DIRECTIONS FOR THIS TASK: From the metadata reference page, write out word for word the part that opens with the words "The metadata subpackage provides" and closes with "and video metadata.".

Metadata

This page acts as the technical reference for the metadata subpackage.

The metadata subpackage provides classes for managing information related to the files, which are managed by the FrameData and PairedFrameData classes. The BaseMetadata class provides a guideline for implementing a Metadata class, while the others provide concrete ready-to-use classes to manage image metadata and video metadata.

`BaseMetadata`

Bases: ABC

Base class for enforcing the format of metadata classes. Each metadata class must implement their own init method and have a common interface for checking metadata matches via is_match.

Source code in clair_torch/metadata/base.py

class BaseMetadata(ABC):
    """
    Base class for enforcing the format of metadata classes. Each metadata class must implement their
    own __init__ method and have a common interface for checking metadata matches via is_match.
    """
    @abstractmethod
    def __init__(self):
        ...

    @property
    @abstractmethod
    def _numeric_fields(self) -> list[str]:
        ...

    @property
    @abstractmethod
    def _text_fields(self) -> list[str]:
        ...

    def get_numeric_metadata(self) -> dict[str, float | int]:
        return {
            field: getattr(self, field)
            for field in self._numeric_fields
            if getattr(self, field) is not None
        }

    def get_text_metadata(self) -> dict[str, str]:
        return {
            field: getattr(self, field)

PROVIDED RECORDS:
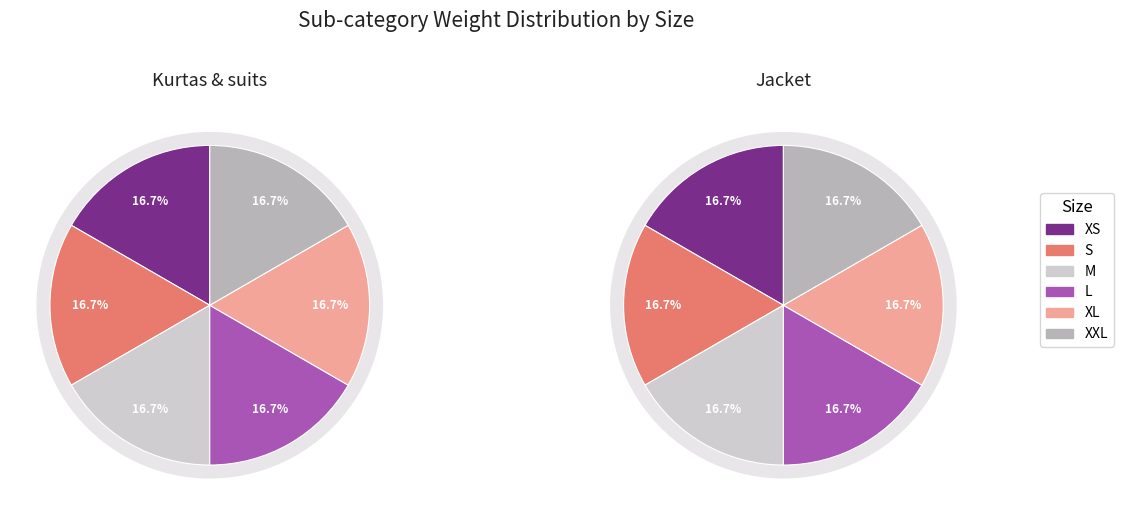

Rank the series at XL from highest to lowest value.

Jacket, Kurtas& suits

* * *

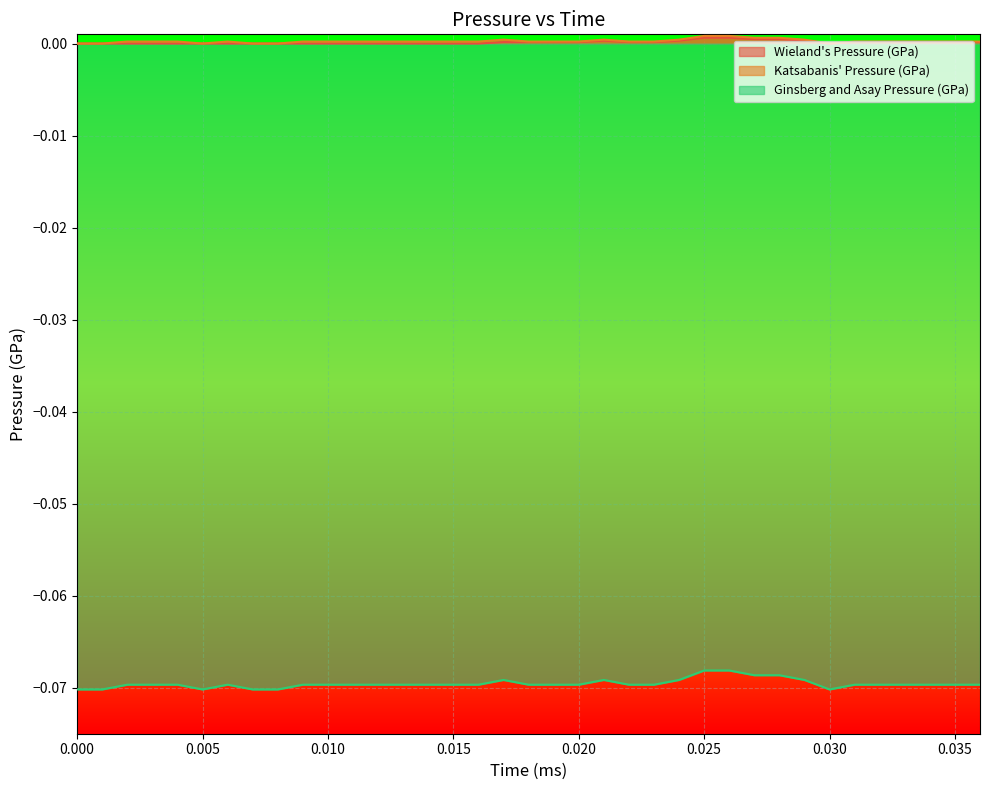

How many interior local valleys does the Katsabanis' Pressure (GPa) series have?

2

RESPONSE TO THE TASK:
The metadata subpackage provides classes for managing information related to the files, which are managed by the FrameData and PairedFrameData classes. The BaseMetadata class provides a guideline for implementing a Metadata class, while the others provide concrete ready-to-use classes to manage image metadata and video metadata.